In the title story, two drug-addicted friends return to the farm where they worked as boys to steal their former boss’s gruesomely unusual war trophies. In “The Trusty,” which first appeared in The New Yorker, a prisoner sent to fetch water for his chain gang tries to sweet-talk a farmer’s young wife into helping him escape, only to find that she is as trapped as he is. In “Something Rich and Strange,” a diver is called upon to pull a drowned girl’s body free from under a falls, but he finds her eerily at peace below the surface. The violence of Rash’s characters and their raw settings are matched only by their resonance and stark beauty, a masterful combination that has earned Rash an avalanche of praise.” – Goodreads
Here’s the thing about short stories: as soon as I become invested in one, it ends. So annoying! This led me to shun short story collections for many years. Recently I got over my prejudice and hopped back on the wagon, and have enjoyed many great works. Unfortunately, after reading Nothing Gold Can Stay by Ron Rash, the frustration has returned ten-fold – because Rash’s writing is just that amazing.
Ron Rash has got it going on, y’all. Going. On. Having previously read two of his older novels (Serena and The Cove), I chose this particular short story collection. It was the right choice. Wow. I was totally blown away.
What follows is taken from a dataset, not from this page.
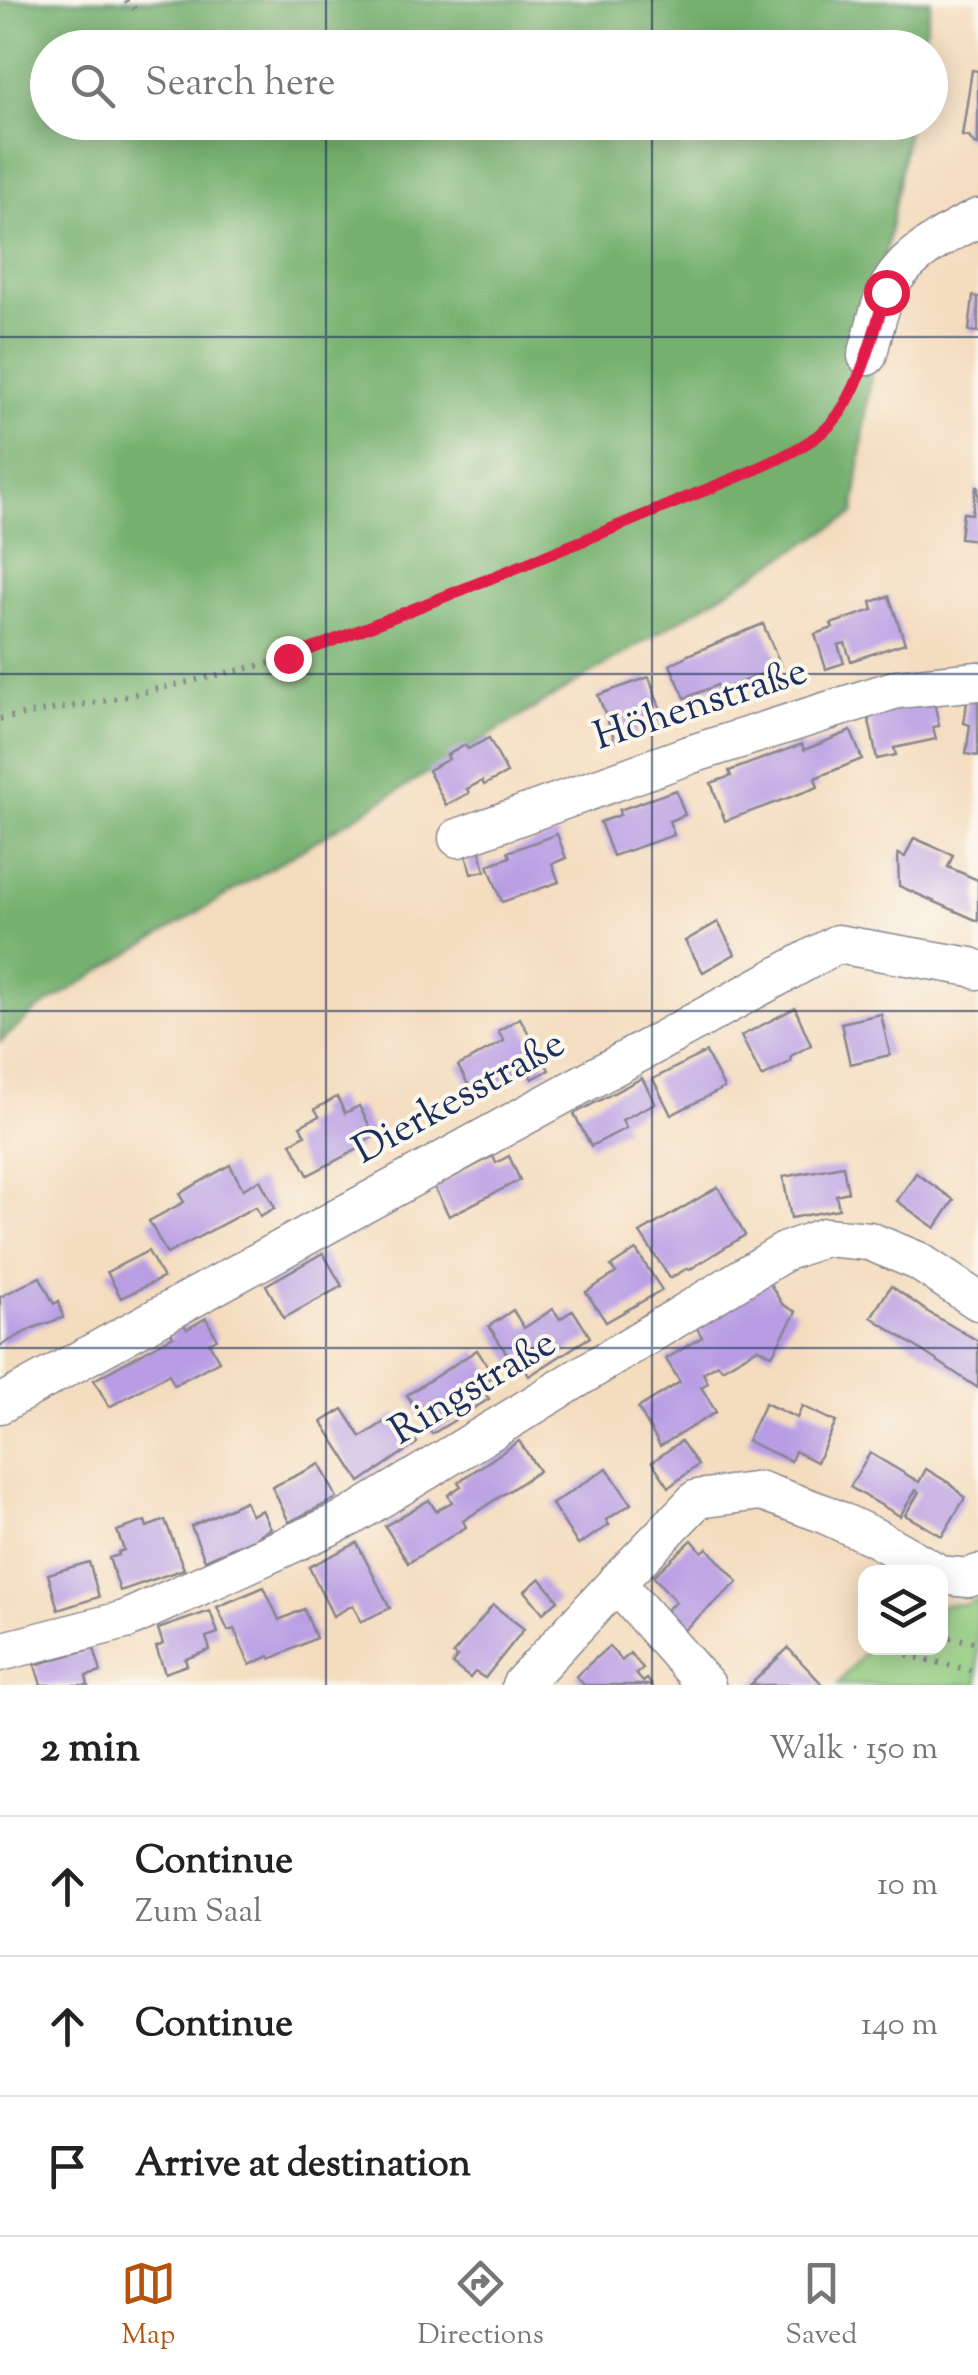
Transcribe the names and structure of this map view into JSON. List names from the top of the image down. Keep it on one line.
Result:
{"streets":{"street":["Höhenstraße","Dierkesstraße","Ringstraße"]},"page":{"search":"Search here","heading":["2 min","Walk · 150 m"],"list":[["Continue","Zum Saal","10 m"],["Continue","140 m"],"Arrive at destination"],"nav":["Map","Directions","Saved"]}}
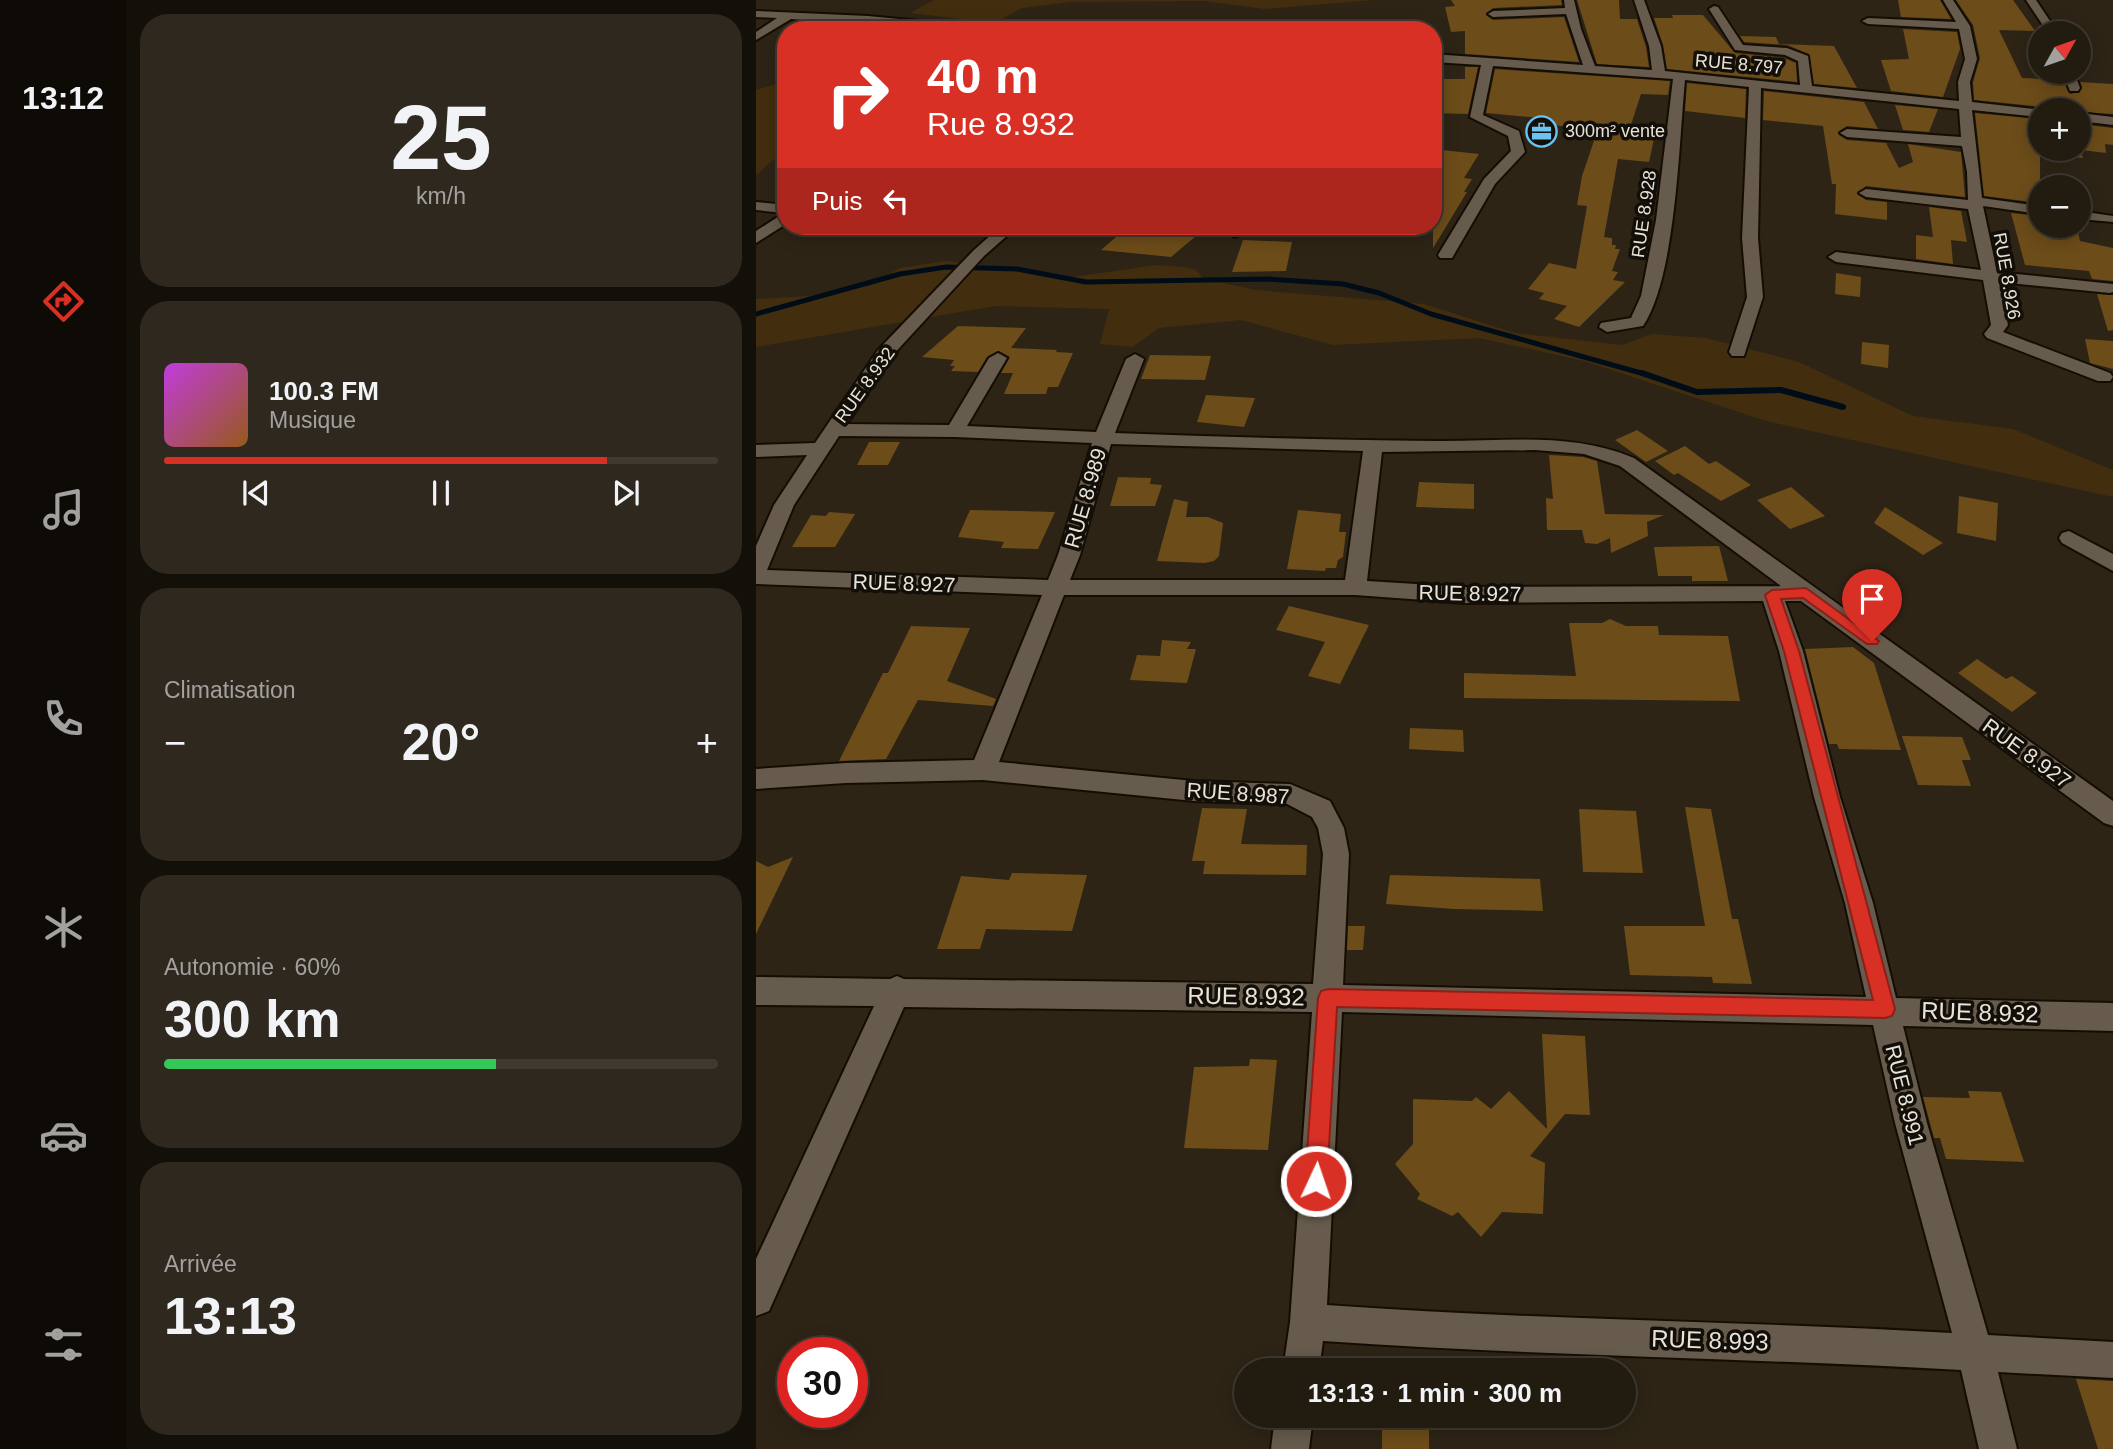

Rash oozes talent like bees make honey.
A prisoner on a road crew planning his escape. Two friends – drug dealers – planning to rip off an old man they knew as young boys. A young girl falls into a stream, headed toward a waterfall. A young married couple heads to the casino. Two fugitive slaves make their way toward freedom. And that’s just Part I.
Rash’s prose is powerful and raw and tears at your heart as you race through the pages. I couldn’t get enough. I will absolutely be reading more of Rash’s work; I will continue to devour his novels and stories like a starving animal until I’ve reached the end of the feast he has given us.
Nothing Gold Can Stay by Ron Rash. Buy it, read it, love it.